What to do - Line by line, set down all the data below exactly, omitting any picture.

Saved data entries
==*==

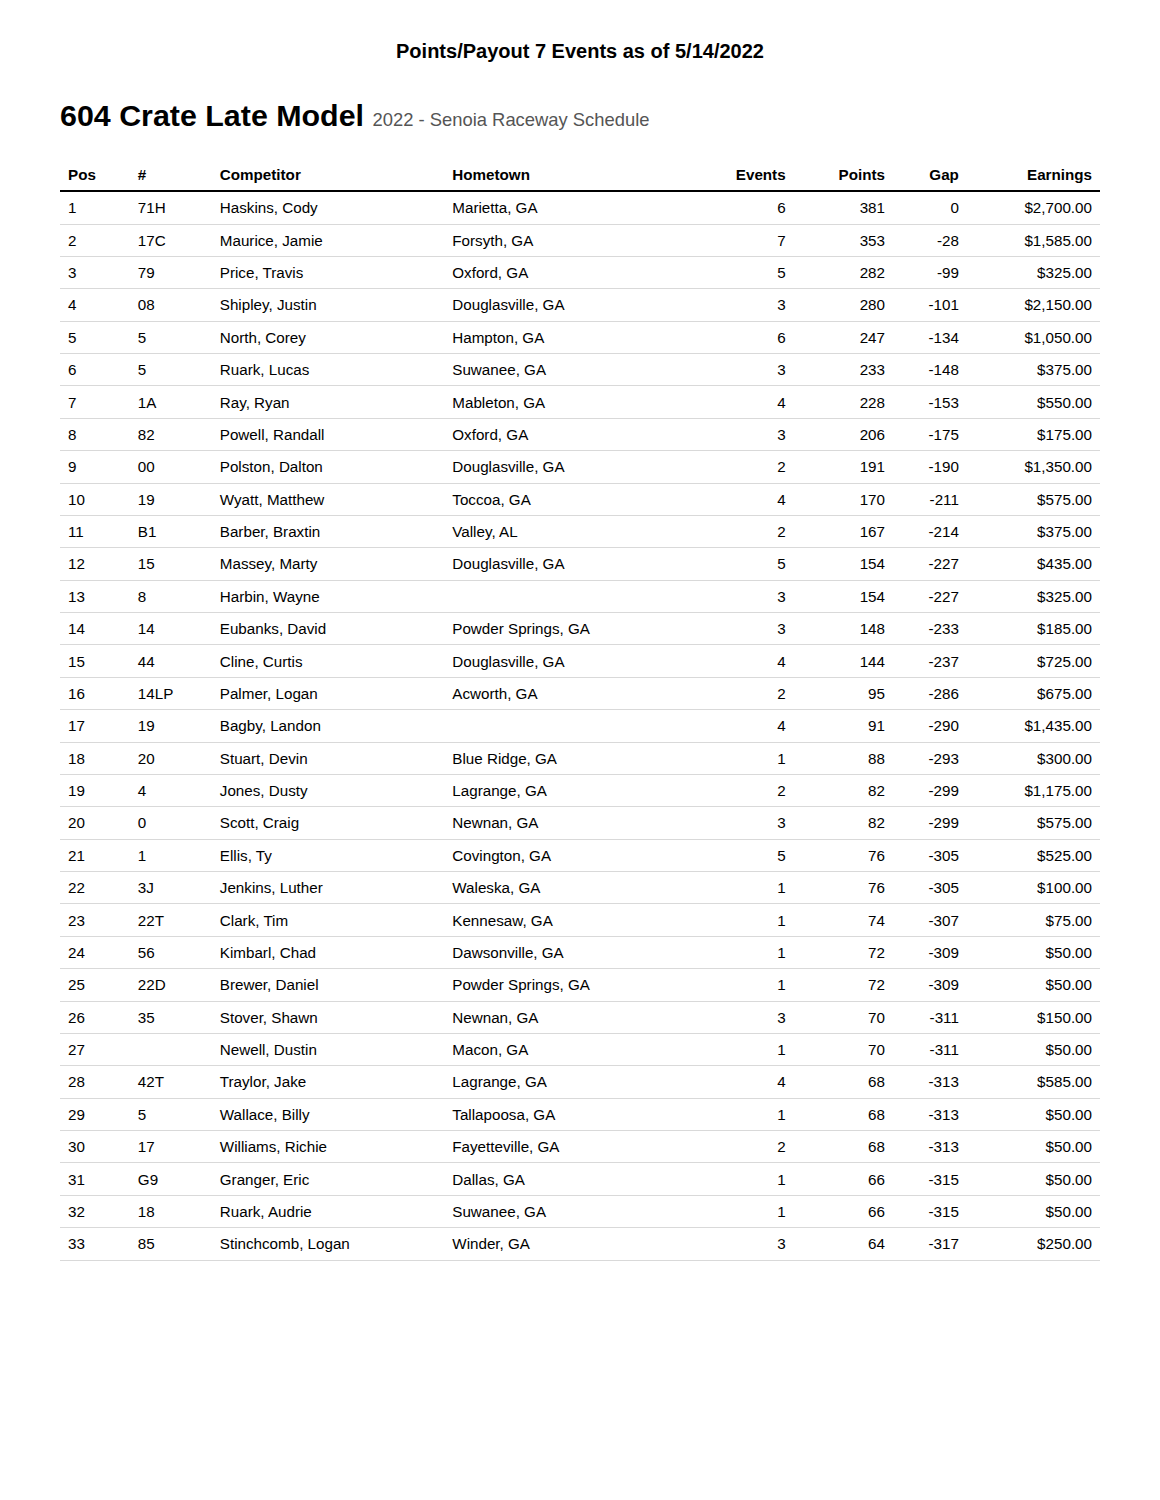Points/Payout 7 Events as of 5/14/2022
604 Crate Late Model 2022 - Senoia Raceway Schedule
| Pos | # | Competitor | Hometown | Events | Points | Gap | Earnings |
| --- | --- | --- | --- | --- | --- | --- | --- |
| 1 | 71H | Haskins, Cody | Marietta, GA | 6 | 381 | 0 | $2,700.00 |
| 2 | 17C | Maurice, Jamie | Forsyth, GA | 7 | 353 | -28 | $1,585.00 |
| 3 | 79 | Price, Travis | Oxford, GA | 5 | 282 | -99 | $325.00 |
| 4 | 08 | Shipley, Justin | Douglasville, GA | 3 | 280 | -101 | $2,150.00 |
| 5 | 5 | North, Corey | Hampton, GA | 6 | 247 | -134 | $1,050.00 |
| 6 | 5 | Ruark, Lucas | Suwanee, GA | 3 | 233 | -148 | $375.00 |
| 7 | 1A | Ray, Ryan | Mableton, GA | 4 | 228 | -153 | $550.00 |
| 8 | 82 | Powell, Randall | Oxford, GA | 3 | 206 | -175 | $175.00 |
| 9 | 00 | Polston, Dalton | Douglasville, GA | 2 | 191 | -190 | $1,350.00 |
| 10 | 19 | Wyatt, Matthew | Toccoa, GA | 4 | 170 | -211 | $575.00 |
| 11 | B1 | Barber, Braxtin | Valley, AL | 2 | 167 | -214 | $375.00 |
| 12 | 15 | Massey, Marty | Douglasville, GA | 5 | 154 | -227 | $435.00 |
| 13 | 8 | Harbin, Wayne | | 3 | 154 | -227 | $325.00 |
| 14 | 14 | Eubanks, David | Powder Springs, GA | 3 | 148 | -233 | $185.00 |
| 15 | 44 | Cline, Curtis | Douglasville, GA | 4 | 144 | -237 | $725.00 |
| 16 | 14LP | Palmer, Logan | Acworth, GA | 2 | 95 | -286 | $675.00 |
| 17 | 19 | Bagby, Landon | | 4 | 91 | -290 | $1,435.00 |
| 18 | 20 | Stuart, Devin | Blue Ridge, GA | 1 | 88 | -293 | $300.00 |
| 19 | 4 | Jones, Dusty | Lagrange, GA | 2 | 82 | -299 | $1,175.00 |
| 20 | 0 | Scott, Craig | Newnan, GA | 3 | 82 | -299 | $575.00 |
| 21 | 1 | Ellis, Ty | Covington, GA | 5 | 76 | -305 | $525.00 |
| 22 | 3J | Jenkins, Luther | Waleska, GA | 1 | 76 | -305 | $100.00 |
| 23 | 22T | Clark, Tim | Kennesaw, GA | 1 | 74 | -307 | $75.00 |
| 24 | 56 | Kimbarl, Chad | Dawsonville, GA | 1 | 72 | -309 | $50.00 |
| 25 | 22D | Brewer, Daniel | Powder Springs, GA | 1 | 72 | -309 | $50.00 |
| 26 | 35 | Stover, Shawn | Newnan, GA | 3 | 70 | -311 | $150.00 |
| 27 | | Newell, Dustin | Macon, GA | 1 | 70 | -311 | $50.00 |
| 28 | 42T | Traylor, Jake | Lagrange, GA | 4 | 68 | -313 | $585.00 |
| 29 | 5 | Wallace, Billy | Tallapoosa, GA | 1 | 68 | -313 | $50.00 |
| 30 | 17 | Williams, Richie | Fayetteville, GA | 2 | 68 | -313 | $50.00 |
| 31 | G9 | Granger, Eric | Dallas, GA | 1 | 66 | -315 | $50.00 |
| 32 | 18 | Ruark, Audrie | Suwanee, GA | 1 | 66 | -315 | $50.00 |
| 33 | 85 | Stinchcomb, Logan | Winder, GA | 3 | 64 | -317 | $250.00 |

==*==

Written solution -
Points/Payout 7 Events as of 5/14/2022
604 Crate Late Model 2022 - Senoia Raceway Schedule
| Pos | # | Competitor | Hometown | Events | Points | Gap | Earnings |
| --- | --- | --- | --- | --- | --- | --- | --- |
| 1 | 71H | Haskins, Cody | Marietta, GA | 6 | 381 | 0 | $2,700.00 |
| 2 | 17C | Maurice, Jamie | Forsyth, GA | 7 | 353 | -28 | $1,585.00 |
| 3 | 79 | Price, Travis | Oxford, GA | 5 | 282 | -99 | $325.00 |
| 4 | 08 | Shipley, Justin | Douglasville, GA | 3 | 280 | -101 | $2,150.00 |
| 5 | 5 | North, Corey | Hampton, GA | 6 | 247 | -134 | $1,050.00 |
| 6 | 5 | Ruark, Lucas | Suwanee, GA | 3 | 233 | -148 | $375.00 |
| 7 | 1A | Ray, Ryan | Mableton, GA | 4 | 228 | -153 | $550.00 |
| 8 | 82 | Powell, Randall | Oxford, GA | 3 | 206 | -175 | $175.00 |
| 9 | 00 | Polston, Dalton | Douglasville, GA | 2 | 191 | -190 | $1,350.00 |
| 10 | 19 | Wyatt, Matthew | Toccoa, GA | 4 | 170 | -211 | $575.00 |
| 11 | B1 | Barber, Braxtin | Valley, AL | 2 | 167 | -214 | $375.00 |
| 12 | 15 | Massey, Marty | Douglasville, GA | 5 | 154 | -227 | $435.00 |
| 13 | 8 | Harbin, Wayne | | 3 | 154 | -227 | $325.00 |
| 14 | 14 | Eubanks, David | Powder Springs, GA | 3 | 148 | -233 | $185.00 |
| 15 | 44 | Cline, Curtis | Douglasville, GA | 4 | 144 | -237 | $725.00 |
| 16 | 14LP | Palmer, Logan | Acworth, GA | 2 | 95 | -286 | $675.00 |
| 17 | 19 | Bagby, Landon | | 4 | 91 | -290 | $1,435.00 |
| 18 | 20 | Stuart, Devin | Blue Ridge, GA | 1 | 88 | -293 | $300.00 |
| 19 | 4 | Jones, Dusty | Lagrange, GA | 2 | 82 | -299 | $1,175.00 |
| 20 | 0 | Scott, Craig | Newnan, GA | 3 | 82 | -299 | $575.00 |
| 21 | 1 | Ellis, Ty | Covington, GA | 5 | 76 | -305 | $525.00 |
| 22 | 3J | Jenkins, Luther | Waleska, GA | 1 | 76 | -305 | $100.00 |
| 23 | 22T | Clark, Tim | Kennesaw, GA | 1 | 74 | -307 | $75.00 |
| 24 | 56 | Kimbarl, Chad | Dawsonville, GA | 1 | 72 | -309 | $50.00 |
| 25 | 22D | Brewer, Daniel | Powder Springs, GA | 1 | 72 | -309 | $50.00 |
| 26 | 35 | Stover, Shawn | Newnan, GA | 3 | 70 | -311 | $150.00 |
| 27 | | Newell, Dustin | Macon, GA | 1 | 70 | -311 | $50.00 |
| 28 | 42T | Traylor, Jake | Lagrange, GA | 4 | 68 | -313 | $585.00 |
| 29 | 5 | Wallace, Billy | Tallapoosa, GA | 1 | 68 | -313 | $50.00 |
| 30 | 17 | Williams, Richie | Fayetteville, GA | 2 | 68 | -313 | $50.00 |
| 31 | G9 | Granger, Eric | Dallas, GA | 1 | 66 | -315 | $50.00 |
| 32 | 18 | Ruark, Audrie | Suwanee, GA | 1 | 66 | -315 | $50.00 |
| 33 | 85 | Stinchcomb, Logan | Winder, GA | 3 | 64 | -317 | $250.00 |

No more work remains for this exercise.